- [ACTIVITY]
Each line that has the string "Kurzarmbluse" must be copied from the records below.

START INPUT

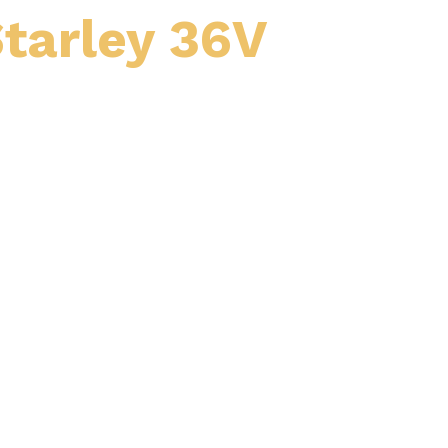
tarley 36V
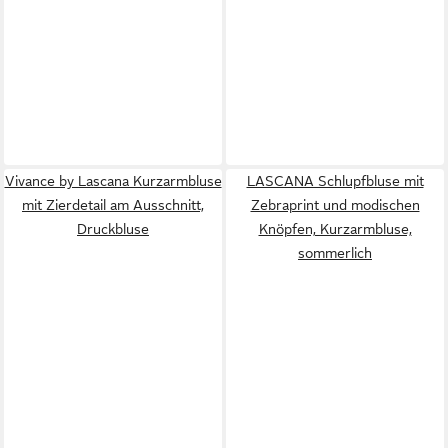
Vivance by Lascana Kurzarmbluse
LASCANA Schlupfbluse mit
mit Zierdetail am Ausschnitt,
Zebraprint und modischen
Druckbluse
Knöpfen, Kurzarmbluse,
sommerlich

END INPUT
START INPUT

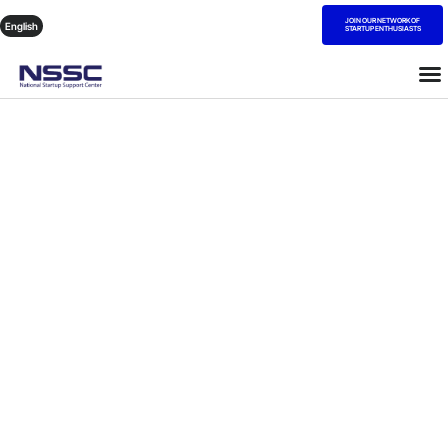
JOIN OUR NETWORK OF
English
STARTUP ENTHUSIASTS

END INPUT
START INPUT

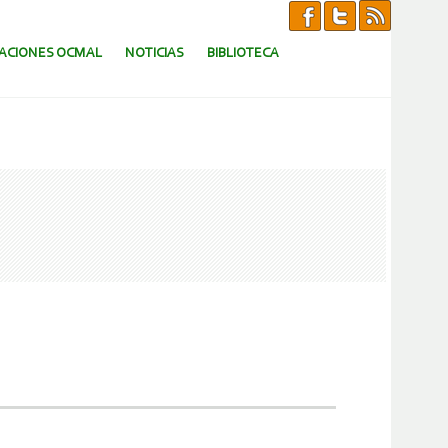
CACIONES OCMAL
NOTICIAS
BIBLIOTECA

END INPUT

- [OUTPUT FOR THIS EXERCISE]
Vivance by Lascana Kurzarmbluse
Knöpfen, Kurzarmbluse,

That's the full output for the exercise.